## Data for the task
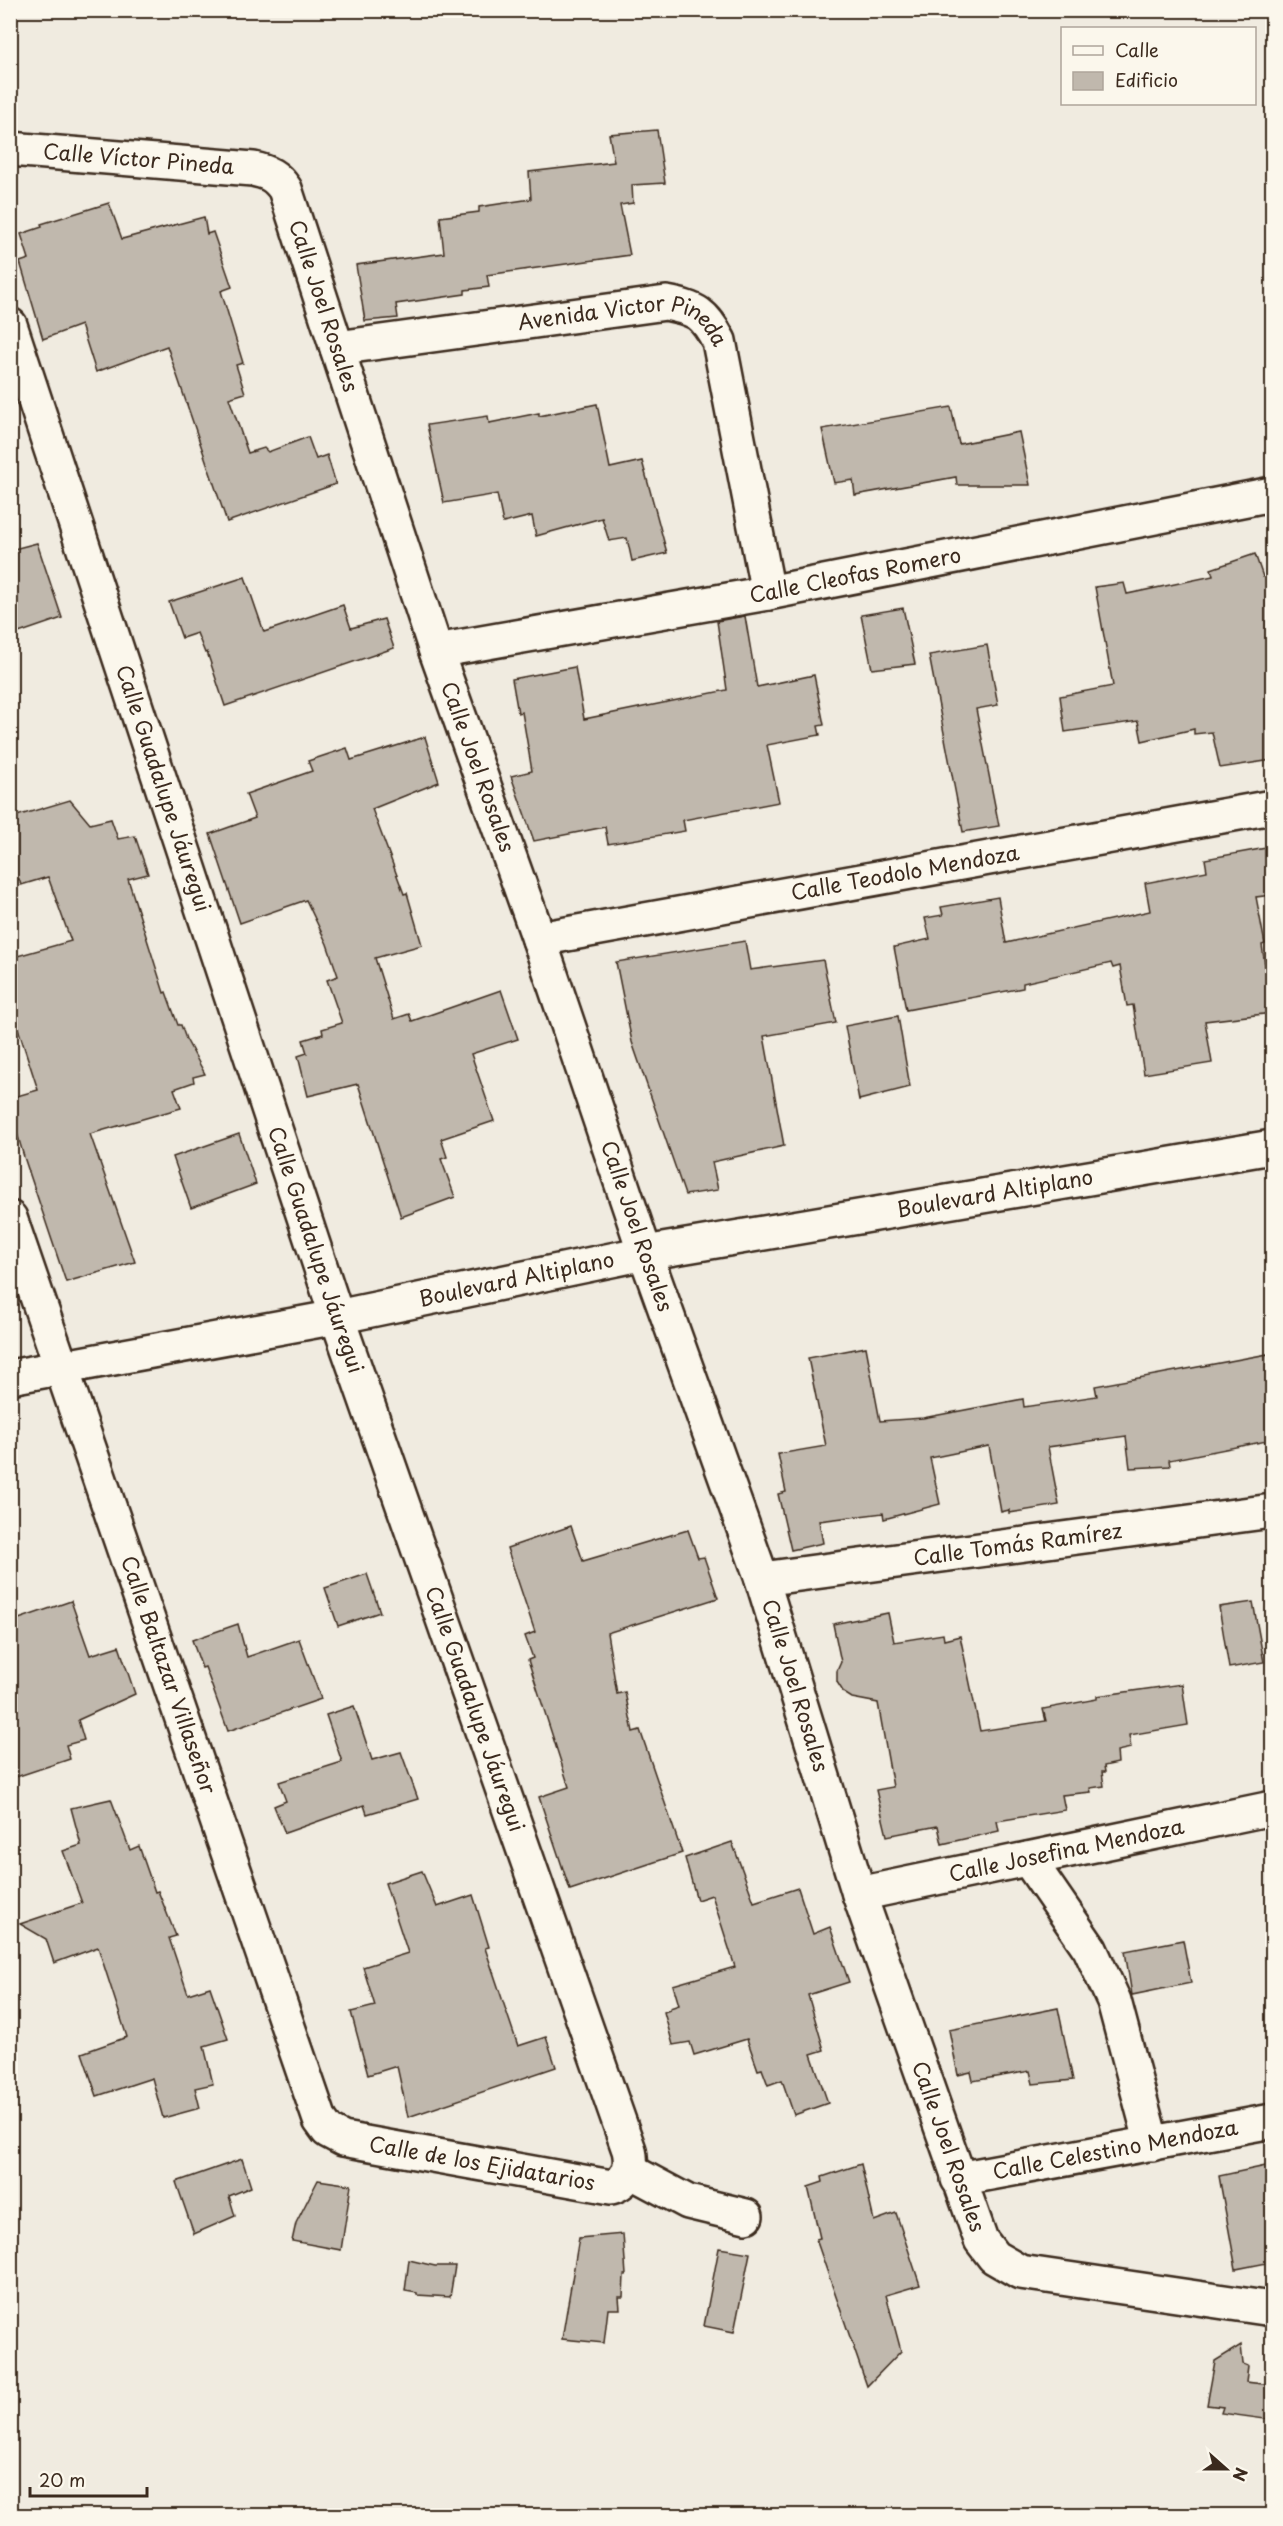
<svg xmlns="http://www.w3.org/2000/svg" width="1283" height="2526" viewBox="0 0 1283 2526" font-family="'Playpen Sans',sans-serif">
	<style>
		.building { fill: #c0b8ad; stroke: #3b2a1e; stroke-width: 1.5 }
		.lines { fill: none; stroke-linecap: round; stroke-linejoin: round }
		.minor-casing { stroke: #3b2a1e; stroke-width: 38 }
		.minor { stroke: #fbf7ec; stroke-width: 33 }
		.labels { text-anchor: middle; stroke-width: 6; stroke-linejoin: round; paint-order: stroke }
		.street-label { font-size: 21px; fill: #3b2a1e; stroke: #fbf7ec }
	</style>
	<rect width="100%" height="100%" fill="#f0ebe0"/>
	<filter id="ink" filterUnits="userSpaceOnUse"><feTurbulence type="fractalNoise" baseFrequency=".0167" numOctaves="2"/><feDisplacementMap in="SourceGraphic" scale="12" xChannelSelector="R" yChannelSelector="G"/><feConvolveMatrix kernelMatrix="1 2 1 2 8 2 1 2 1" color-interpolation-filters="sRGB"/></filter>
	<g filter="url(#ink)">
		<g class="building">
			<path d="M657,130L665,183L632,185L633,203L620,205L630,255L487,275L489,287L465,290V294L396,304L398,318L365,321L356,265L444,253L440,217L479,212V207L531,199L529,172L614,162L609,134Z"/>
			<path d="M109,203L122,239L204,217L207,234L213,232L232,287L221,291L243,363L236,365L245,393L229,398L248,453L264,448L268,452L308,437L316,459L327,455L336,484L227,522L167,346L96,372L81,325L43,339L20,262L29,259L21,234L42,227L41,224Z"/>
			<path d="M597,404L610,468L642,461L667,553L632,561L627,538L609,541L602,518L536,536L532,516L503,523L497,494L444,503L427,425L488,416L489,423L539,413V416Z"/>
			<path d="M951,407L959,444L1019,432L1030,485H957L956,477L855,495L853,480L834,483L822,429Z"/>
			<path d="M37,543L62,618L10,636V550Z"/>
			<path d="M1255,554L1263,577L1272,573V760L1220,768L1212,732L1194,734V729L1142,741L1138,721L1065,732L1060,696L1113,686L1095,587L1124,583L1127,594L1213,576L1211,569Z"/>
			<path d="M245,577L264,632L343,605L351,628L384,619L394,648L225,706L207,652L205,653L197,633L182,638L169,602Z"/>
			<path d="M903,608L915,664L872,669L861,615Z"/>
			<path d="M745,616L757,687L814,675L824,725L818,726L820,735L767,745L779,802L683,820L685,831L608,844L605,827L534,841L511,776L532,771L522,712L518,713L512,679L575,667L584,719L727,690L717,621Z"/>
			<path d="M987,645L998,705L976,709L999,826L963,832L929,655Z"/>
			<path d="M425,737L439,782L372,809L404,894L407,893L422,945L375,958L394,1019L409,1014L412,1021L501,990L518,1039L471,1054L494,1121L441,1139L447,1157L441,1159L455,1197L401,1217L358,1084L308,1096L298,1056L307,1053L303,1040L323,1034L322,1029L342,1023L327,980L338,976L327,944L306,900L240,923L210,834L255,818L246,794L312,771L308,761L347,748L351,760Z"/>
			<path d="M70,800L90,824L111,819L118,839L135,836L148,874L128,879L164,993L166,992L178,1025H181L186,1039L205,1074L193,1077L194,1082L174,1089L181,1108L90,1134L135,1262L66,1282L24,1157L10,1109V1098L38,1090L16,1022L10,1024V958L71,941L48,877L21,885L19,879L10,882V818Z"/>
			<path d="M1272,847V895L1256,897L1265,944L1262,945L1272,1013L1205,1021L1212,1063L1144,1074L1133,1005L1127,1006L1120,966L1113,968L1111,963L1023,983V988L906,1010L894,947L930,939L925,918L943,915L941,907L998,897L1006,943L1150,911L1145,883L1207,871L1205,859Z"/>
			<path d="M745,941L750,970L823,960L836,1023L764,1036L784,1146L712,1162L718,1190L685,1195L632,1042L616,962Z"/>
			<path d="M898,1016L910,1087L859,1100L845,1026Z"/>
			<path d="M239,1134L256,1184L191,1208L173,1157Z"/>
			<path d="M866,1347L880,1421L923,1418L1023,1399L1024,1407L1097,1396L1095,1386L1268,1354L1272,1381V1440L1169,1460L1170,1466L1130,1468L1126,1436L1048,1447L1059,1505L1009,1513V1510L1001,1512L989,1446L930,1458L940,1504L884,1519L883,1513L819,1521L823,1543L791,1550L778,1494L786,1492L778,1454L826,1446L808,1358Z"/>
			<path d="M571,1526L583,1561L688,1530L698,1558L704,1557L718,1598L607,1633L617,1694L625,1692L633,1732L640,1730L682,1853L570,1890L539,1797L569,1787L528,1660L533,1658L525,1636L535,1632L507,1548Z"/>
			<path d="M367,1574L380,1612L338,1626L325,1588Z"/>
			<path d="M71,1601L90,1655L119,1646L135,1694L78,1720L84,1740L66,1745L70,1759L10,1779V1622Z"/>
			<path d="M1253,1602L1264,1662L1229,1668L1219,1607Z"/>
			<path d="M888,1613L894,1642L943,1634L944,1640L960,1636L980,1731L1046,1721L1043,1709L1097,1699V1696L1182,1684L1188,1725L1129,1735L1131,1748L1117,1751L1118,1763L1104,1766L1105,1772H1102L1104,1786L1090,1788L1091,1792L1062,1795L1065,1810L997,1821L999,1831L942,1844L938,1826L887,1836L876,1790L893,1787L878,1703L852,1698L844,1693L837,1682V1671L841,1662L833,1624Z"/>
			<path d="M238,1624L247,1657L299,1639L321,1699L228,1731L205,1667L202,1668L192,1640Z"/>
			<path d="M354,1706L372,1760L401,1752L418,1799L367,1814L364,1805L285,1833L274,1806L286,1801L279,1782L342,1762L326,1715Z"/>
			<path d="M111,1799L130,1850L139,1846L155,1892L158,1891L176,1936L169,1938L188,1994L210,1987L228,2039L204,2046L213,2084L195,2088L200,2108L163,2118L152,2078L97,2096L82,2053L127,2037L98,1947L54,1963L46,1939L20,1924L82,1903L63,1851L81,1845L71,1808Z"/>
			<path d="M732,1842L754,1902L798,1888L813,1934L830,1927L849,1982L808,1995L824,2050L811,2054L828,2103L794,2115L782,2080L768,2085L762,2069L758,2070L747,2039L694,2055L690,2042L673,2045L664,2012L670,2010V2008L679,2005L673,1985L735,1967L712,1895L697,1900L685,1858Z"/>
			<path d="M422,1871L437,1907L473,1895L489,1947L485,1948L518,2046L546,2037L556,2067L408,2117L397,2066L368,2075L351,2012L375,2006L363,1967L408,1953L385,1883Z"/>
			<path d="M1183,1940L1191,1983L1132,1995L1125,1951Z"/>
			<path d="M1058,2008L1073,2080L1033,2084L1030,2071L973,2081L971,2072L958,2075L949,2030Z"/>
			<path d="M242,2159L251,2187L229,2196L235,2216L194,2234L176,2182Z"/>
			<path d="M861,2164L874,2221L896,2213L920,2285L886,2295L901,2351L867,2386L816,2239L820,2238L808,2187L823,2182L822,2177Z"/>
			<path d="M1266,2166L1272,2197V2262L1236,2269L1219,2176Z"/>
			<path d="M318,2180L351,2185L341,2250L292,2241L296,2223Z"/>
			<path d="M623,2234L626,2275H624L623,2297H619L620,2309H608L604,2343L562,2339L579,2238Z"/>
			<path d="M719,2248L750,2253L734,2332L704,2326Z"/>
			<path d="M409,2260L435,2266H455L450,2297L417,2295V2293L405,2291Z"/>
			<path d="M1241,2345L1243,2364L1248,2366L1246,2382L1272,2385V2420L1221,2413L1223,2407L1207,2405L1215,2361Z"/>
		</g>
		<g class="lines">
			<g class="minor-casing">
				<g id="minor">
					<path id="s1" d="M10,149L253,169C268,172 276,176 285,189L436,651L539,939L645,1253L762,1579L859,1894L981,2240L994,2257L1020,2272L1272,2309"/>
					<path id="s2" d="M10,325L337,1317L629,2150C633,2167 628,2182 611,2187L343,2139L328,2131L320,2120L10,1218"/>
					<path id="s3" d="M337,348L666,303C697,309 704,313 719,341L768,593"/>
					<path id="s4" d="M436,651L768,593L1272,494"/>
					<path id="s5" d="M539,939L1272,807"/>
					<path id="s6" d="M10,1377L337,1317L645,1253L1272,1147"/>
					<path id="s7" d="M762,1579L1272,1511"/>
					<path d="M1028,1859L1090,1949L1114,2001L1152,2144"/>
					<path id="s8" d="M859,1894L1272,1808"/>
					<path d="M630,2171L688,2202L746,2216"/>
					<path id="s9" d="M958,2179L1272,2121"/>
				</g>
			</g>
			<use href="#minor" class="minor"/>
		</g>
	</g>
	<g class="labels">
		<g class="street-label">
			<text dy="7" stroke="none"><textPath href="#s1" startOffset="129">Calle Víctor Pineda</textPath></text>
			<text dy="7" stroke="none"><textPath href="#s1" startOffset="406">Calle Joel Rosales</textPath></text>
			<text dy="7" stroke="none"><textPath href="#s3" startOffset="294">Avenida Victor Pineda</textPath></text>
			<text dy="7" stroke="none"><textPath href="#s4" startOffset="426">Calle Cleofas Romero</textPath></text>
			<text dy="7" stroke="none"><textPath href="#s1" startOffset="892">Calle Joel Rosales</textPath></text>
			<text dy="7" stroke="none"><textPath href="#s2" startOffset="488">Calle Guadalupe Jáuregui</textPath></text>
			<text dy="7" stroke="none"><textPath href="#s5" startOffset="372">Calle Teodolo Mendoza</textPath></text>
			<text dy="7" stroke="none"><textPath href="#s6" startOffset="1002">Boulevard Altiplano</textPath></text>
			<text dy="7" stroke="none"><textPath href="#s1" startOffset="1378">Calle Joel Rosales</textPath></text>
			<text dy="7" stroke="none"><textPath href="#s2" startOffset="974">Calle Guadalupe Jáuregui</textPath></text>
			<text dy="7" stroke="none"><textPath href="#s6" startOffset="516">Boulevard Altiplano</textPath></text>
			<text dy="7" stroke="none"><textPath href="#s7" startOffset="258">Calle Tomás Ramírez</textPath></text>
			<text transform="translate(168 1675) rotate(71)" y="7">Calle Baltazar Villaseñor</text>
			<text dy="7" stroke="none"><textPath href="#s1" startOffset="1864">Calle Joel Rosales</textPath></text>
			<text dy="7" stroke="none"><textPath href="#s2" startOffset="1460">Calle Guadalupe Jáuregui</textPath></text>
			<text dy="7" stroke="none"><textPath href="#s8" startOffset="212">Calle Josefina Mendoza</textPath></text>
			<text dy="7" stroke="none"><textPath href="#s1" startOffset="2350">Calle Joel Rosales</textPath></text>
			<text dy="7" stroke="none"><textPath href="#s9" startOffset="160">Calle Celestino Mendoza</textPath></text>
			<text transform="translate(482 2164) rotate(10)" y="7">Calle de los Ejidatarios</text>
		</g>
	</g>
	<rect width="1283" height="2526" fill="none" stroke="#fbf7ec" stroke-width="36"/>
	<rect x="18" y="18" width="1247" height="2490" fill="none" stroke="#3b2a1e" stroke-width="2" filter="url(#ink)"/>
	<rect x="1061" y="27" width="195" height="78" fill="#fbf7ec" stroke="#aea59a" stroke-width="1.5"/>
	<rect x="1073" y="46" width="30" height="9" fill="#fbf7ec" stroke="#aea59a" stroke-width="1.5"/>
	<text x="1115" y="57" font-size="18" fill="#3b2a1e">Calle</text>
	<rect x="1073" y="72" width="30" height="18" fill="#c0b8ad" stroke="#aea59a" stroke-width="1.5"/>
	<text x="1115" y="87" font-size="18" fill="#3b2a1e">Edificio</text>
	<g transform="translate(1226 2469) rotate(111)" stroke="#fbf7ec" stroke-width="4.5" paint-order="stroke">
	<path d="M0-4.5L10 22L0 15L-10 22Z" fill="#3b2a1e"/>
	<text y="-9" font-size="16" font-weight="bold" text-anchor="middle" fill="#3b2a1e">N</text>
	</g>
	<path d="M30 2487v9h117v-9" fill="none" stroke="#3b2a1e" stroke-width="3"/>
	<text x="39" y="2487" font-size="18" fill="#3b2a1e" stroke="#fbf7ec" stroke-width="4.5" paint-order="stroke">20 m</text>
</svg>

## Task goal
Both end lines included, restate word for word the lines above from the line with "#c0b8ad; stroke: #3b2a1e;" to the line with "#3b2a1e; stroke-width: 38", and nothing else.

## Exercise output
		.building { fill: #c0b8ad; stroke: #3b2a1e; stroke-width: 1.5 }
		.lines { fill: none; stroke-linecap: round; stroke-linejoin: round }
		.minor-casing { stroke: #3b2a1e; stroke-width: 38 }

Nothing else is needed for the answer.